— start Exercise data —

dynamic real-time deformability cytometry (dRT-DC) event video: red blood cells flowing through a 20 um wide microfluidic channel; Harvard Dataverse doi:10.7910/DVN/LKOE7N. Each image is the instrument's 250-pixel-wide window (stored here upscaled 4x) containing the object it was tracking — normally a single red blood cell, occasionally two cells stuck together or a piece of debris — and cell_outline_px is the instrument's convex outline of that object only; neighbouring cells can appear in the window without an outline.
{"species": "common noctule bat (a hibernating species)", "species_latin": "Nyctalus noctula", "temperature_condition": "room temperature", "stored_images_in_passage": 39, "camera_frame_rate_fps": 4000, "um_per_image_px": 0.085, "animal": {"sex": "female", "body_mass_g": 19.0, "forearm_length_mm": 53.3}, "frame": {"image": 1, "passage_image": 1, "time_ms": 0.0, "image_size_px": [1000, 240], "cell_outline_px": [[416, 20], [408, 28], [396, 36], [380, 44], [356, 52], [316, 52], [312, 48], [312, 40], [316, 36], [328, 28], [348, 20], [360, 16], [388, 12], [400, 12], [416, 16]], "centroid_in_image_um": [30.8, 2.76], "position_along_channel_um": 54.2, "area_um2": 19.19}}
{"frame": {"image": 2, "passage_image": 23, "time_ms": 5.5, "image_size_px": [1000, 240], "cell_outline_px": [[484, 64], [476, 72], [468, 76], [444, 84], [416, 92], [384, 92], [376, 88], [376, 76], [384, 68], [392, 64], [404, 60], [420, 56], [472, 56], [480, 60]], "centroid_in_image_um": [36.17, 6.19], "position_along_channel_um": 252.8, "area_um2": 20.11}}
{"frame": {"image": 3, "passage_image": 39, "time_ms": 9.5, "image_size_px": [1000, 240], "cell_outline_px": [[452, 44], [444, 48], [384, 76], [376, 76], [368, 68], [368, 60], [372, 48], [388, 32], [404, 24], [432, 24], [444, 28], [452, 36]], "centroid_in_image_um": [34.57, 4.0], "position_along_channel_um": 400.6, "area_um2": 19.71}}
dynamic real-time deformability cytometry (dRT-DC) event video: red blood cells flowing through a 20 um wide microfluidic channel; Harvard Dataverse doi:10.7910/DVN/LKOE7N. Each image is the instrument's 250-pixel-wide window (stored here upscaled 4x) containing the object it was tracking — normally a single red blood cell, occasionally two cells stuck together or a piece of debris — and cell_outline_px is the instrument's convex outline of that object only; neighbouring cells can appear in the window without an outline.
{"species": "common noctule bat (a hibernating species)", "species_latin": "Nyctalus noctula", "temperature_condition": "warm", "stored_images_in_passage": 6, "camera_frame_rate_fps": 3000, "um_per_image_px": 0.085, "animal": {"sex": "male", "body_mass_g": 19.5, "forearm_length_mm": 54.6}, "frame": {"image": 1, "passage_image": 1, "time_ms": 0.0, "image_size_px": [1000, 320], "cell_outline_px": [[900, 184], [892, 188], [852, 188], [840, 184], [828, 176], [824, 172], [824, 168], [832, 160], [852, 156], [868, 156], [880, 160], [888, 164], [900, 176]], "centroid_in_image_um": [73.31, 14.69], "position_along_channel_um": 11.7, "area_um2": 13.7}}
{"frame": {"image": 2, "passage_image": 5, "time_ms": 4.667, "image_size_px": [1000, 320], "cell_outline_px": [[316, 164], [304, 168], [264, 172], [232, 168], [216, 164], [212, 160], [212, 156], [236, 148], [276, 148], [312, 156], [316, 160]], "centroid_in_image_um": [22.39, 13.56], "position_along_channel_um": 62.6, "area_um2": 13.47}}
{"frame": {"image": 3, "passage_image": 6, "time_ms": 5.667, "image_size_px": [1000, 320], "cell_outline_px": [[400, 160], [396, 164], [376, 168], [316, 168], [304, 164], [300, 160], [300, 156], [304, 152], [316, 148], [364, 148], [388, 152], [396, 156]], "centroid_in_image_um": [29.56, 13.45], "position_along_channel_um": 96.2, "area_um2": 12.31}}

— end Exercise data —

What the exercise asks
Transcribe every line of the data, exactly as it stands.

Response for this exercise
dynamic real-time deformability cytometry (dRT-DC) event video: red blood cells flowing through a 20 um wide microfluidic channel; Harvard Dataverse doi:10.7910/DVN/LKOE7N. Each image is the instrument's 250-pixel-wide window (stored here upscaled 4x) containing the object it was tracking — normally a single red blood cell, occasionally two cells stuck together or a piece of debris — and cell_outline_px is the instrument's convex outline of that object only; neighbouring cells can appear in the window without an outline.
{"species": "common noctule bat (a hibernating species)", "species_latin": "Nyctalus noctula", "temperature_condition": "room temperature", "stored_images_in_passage": 39, "camera_frame_rate_fps": 4000, "um_per_image_px": 0.085, "animal": {"sex": "female", "body_mass_g": 19.0, "forearm_length_mm": 53.3}, "frame": {"image": 1, "passage_image": 1, "time_ms": 0.0, "image_size_px": [1000, 240], "cell_outline_px": [[416, 20], [408, 28], [396, 36], [380, 44], [356, 52], [316, 52], [312, 48], [312, 40], [316, 36], [328, 28], [348, 20], [360, 16], [388, 12], [400, 12], [416, 16]], "centroid_in_image_um": [30.8, 2.76], "position_along_channel_um": 54.2, "area_um2": 19.19}}
{"frame": {"image": 2, "passage_image": 23, "time_ms": 5.5, "image_size_px": [1000, 240], "cell_outline_px": [[484, 64], [476, 72], [468, 76], [444, 84], [416, 92], [384, 92], [376, 88], [376, 76], [384, 68], [392, 64], [404, 60], [420, 56], [472, 56], [480, 60]], "centroid_in_image_um": [36.17, 6.19], "position_along_channel_um": 252.8, "area_um2": 20.11}}
{"frame": {"image": 3, "passage_image": 39, "time_ms": 9.5, "image_size_px": [1000, 240], "cell_outline_px": [[452, 44], [444, 48], [384, 76], [376, 76], [368, 68], [368, 60], [372, 48], [388, 32], [404, 24], [432, 24], [444, 28], [452, 36]], "centroid_in_image_um": [34.57, 4.0], "position_along_channel_um": 400.6, "area_um2": 19.71}}
dynamic real-time deformability cytometry (dRT-DC) event video: red blood cells flowing through a 20 um wide microfluidic channel; Harvard Dataverse doi:10.7910/DVN/LKOE7N. Each image is the instrument's 250-pixel-wide window (stored here upscaled 4x) containing the object it was tracking — normally a single red blood cell, occasionally two cells stuck together or a piece of debris — and cell_outline_px is the instrument's convex outline of that object only; neighbouring cells can appear in the window without an outline.
{"species": "common noctule bat (a hibernating species)", "species_latin": "Nyctalus noctula", "temperature_condition": "warm", "stored_images_in_passage": 6, "camera_frame_rate_fps": 3000, "um_per_image_px": 0.085, "animal": {"sex": "male", "body_mass_g": 19.5, "forearm_length_mm": 54.6}, "frame": {"image": 1, "passage_image": 1, "time_ms": 0.0, "image_size_px": [1000, 320], "cell_outline_px": [[900, 184], [892, 188], [852, 188], [840, 184], [828, 176], [824, 172], [824, 168], [832, 160], [852, 156], [868, 156], [880, 160], [888, 164], [900, 176]], "centroid_in_image_um": [73.31, 14.69], "position_along_channel_um": 11.7, "area_um2": 13.7}}
{"frame": {"image": 2, "passage_image": 5, "time_ms": 4.667, "image_size_px": [1000, 320], "cell_outline_px": [[316, 164], [304, 168], [264, 172], [232, 168], [216, 164], [212, 160], [212, 156], [236, 148], [276, 148], [312, 156], [316, 160]], "centroid_in_image_um": [22.39, 13.56], "position_along_channel_um": 62.6, "area_um2": 13.47}}
{"frame": {"image": 3, "passage_image": 6, "time_ms": 5.667, "image_size_px": [1000, 320], "cell_outline_px": [[400, 160], [396, 164], [376, 168], [316, 168], [304, 164], [300, 160], [300, 156], [304, 152], [316, 148], [364, 148], [388, 152], [396, 156]], "centroid_in_image_um": [29.56, 13.45], "position_along_channel_um": 96.2, "area_um2": 12.31}}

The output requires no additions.